Beilein expects Walton, Albrecht to make jumps this season

It’s no secret Beilein and the Wolverines have a daunting task ahead of them in replacing five players who combined for more than 100 starts from last year’s roster.

After suffering the penalty for success and losing Nik Stauskas, Glenn Robinson III, and Mitch McGary to the NBA, junior Spike Albrecht is suddenly the oldest player on a very young team.

And Beilein hinted that the offseason’s biggest improvements might come from Albrecht, who has impressed the eighth-year Michigan coach.

“He has had probably as good a fall of anybody that we’ve had,” Beilein said. “I’ve encouraged him to shoot more. If anybody saw him at Crown Point, he was a scorer who could play point, not a point guard who could score.
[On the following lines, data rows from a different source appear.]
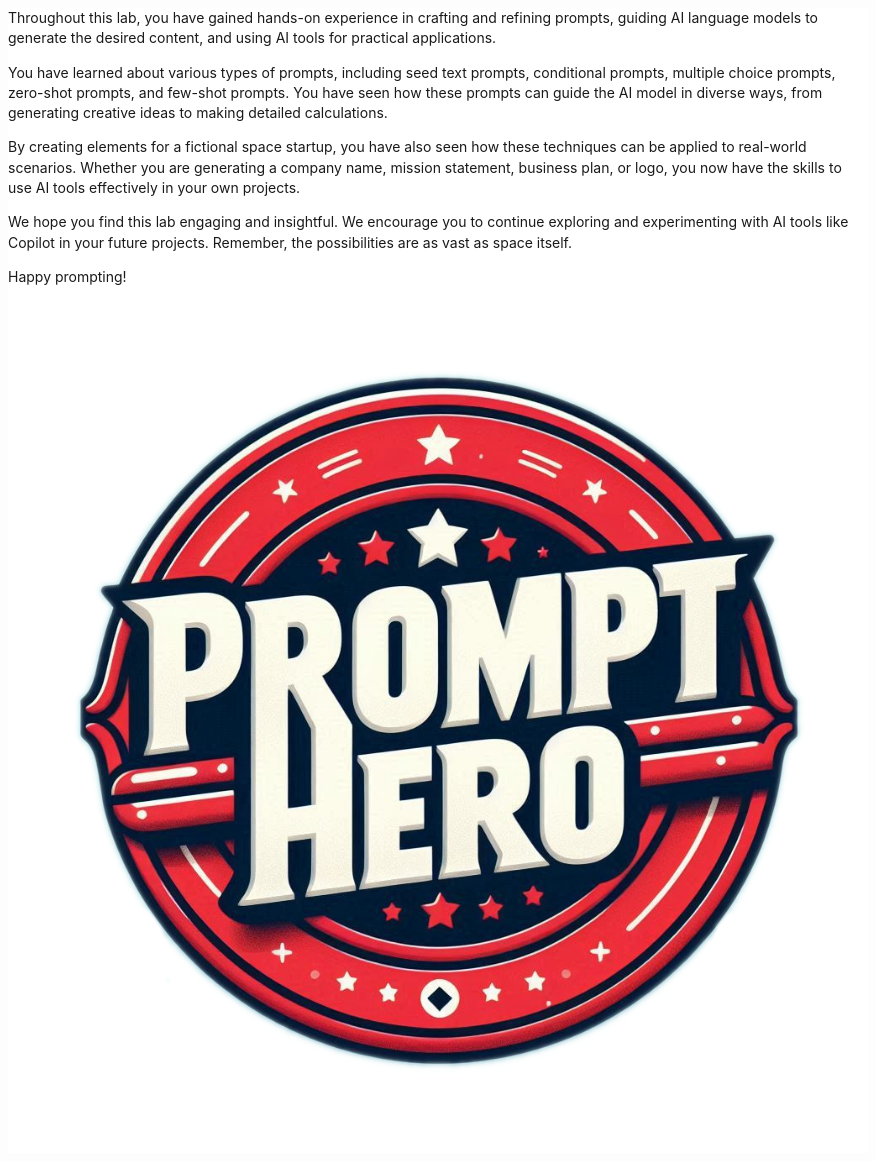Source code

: Throughout this lab, you have gained hands-on experience in crafting and refining prompts, guiding AI language models to generate the desired content, and using AI tools for practical applications.  

You have learned about various types of prompts, including seed text prompts, conditional prompts, multiple choice prompts, zero-shot prompts, and few-shot prompts. You have seen how these prompts can guide the AI model in diverse ways, from generating creative ideas to making detailed calculations.  

By creating elements for a fictional space startup, you have also seen how these techniques can be applied to real-world scenarios. Whether you are generating a company name, mission statement, business plan, or logo, you now have the skills to use AI tools effectively in your own projects.  

We hope you find this lab engaging and insightful. We encourage you to continue exploring and experimenting with AI tools like Copilot in your future projects. Remember, the possibilities are as vast as space itself.

Happy prompting!
![You are the Prompt Hero](./img/prompt%20hero%20badge.png)
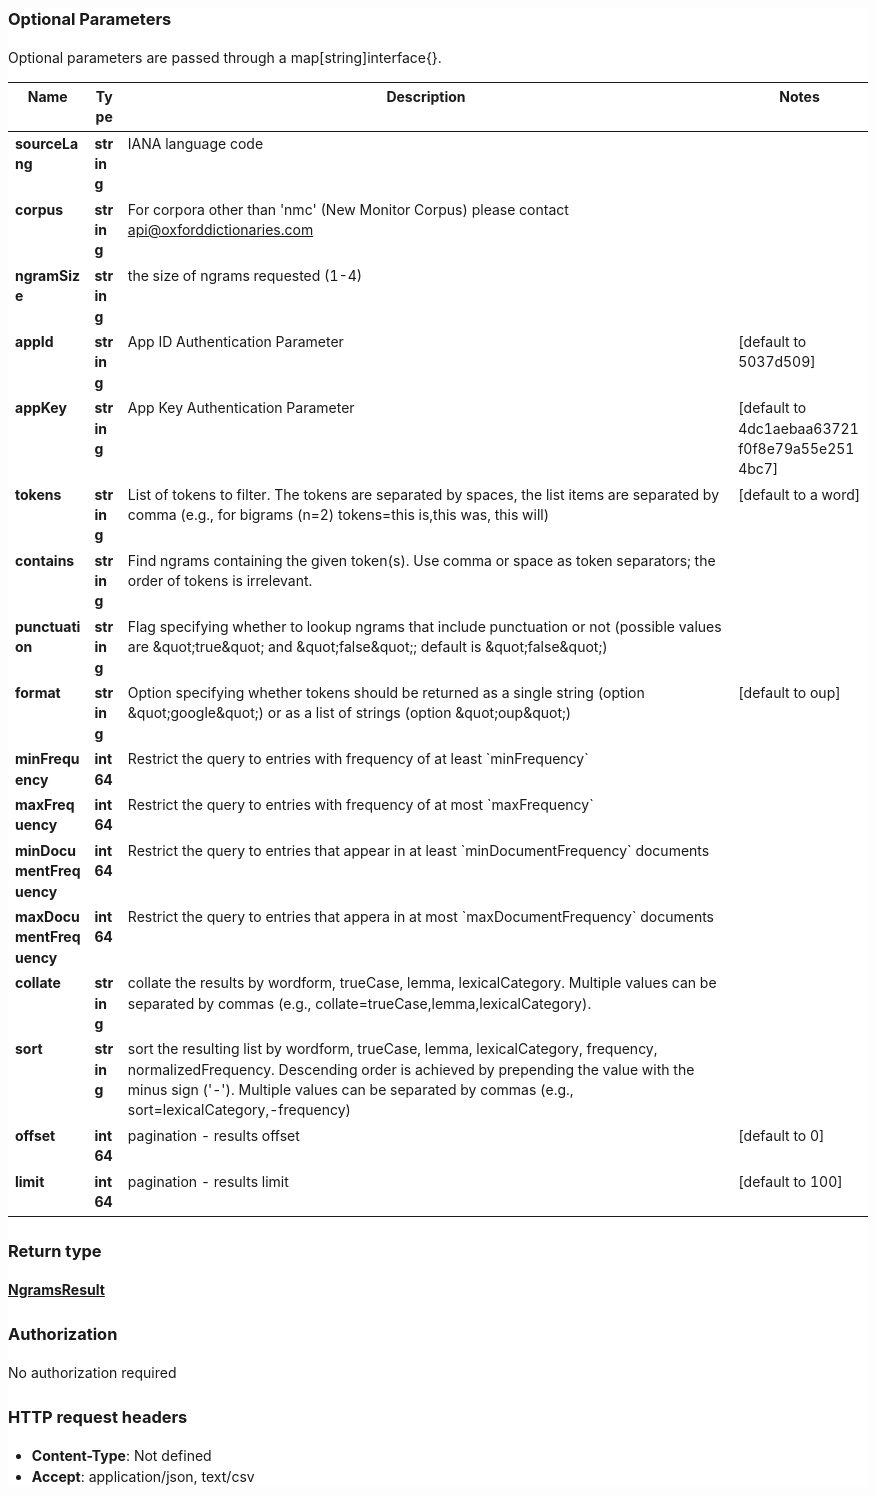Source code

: ### Optional Parameters
Optional parameters are passed through a map[string]interface{}.

Name | Type | Description  | Notes
------------- | ------------- | ------------- | -------------
 **sourceLang** | **string**| IANA language code | 
 **corpus** | **string**| For corpora other than &#39;nmc&#39; (New Monitor Corpus) please contact api@oxforddictionaries.com | 
 **ngramSize** | **string**| the size of ngrams requested (1-4) | 
 **appId** | **string**| App ID Authentication Parameter | [default to 5037d509]
 **appKey** | **string**| App Key Authentication Parameter | [default to 4dc1aebaa63721f0f8e79a55e2514bc7]
 **tokens** | **string**| List of tokens to filter. The tokens are separated by spaces, the list items are separated by comma (e.g., for bigrams (n&#x3D;2) tokens&#x3D;this is,this was, this will) | [default to a word]
 **contains** | **string**| Find ngrams containing the given token(s). Use comma or space as token separators; the order of tokens is irrelevant. | 
 **punctuation** | **string**| Flag specifying whether to lookup ngrams that include punctuation or not (possible values are \&quot;true\&quot; and \&quot;false\&quot;; default is \&quot;false\&quot;) | 
 **format** | **string**| Option specifying whether tokens should be returned as a single string (option \&quot;google\&quot;) or as a list of strings (option \&quot;oup\&quot;) | [default to oup]
 **minFrequency** | **int64**| Restrict the query to entries with frequency of at least &#x60;minFrequency&#x60; | 
 **maxFrequency** | **int64**| Restrict the query to entries with frequency of at most &#x60;maxFrequency&#x60; | 
 **minDocumentFrequency** | **int64**| Restrict the query to entries that appear in at least &#x60;minDocumentFrequency&#x60; documents | 
 **maxDocumentFrequency** | **int64**| Restrict the query to entries that appera in at most &#x60;maxDocumentFrequency&#x60; documents | 
 **collate** | **string**| collate the results by wordform, trueCase, lemma, lexicalCategory. Multiple values can be separated by commas (e.g., collate&#x3D;trueCase,lemma,lexicalCategory). | 
 **sort** | **string**| sort the resulting list by wordform, trueCase, lemma, lexicalCategory, frequency, normalizedFrequency. Descending order is achieved by prepending the value with the minus sign (&#39;-&#39;). Multiple values can be separated by commas (e.g., sort&#x3D;lexicalCategory,-frequency) | 
 **offset** | **int64**| pagination - results offset | [default to 0]
 **limit** | **int64**| pagination - results limit | [default to 100]

### Return type

[**NgramsResult**](NgramsResult.md)

### Authorization

No authorization required

### HTTP request headers

 - **Content-Type**: Not defined
 - **Accept**: application/json, text/csv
“We need him to shoot from deep.”

Albrecht could feature more heavily in an offense that Beilein called “versatile” but could still be searching for go-to scorers.

As Beilein noted, Albrecht has been competing with Derrick Walton, a member of the 2014 All-Big Ten Freshman Team. The coach mentioned that the sophomore has improved in all facets of the game, attributing some of the improvements to the guard’s participation in Jon Sanderson’s ‘Camp Sanderson’ summer workout program.

“[Albrecht] is playing every day against a young man, Derrick Walton, who has made a great leap in his physical talent, his shooting ability, his understanding of college basketball,” Beilein said.

The coach challenged Walton in the offseason to use his improved speed and strength to become more aggressive, and it has paid dividends in practice. At times, Beilein said, the guard looked like Trey Burke had returned and donned a Michigan uniform.

“He’s had a few moments where he looked like No. 3 out there, pulling up for a jump shot and just really playing a nice in-between game,” Beilein said. “Think score, then pass more often than he did last year.”

As for the leaders on this year’s squad, Beilein pointed squarely at Albrecht, but also at LeVert — known as one of the Wolverines’ quietest players. Beilein explained that LeVert’s humble attitude commanded respect from Michigan’s six new freshmen.

“On the court, those two have really shown as good of leadership as we’ve had up to this point,” Beilein said, adding that Bielfeldt would be included in that list had he not missed the summer recovering from hip surgery. “Now, once again, we’ve got a long season, but there’s no question that they are in charge of this team right now.”

Wolverines healthy headed into practice

The Wolverines suffered a rash of injuries in the offseason.

LeVert underwent surgery for a stress fracture in his food, Bielfeldt spent significant time recovering from a hip operation, and DJ Wilson missed more than a month with a broken finger.

Fortunately for Michigan, all three have recovered in time that Beilein hopes to have all 15 players available for Saturday’s two-and-a-half hour opening practice.

“We just got through a little nagging things that I don’t even think are worth mentioning,” Beilein said. “Nothing with Caris, I can say that.”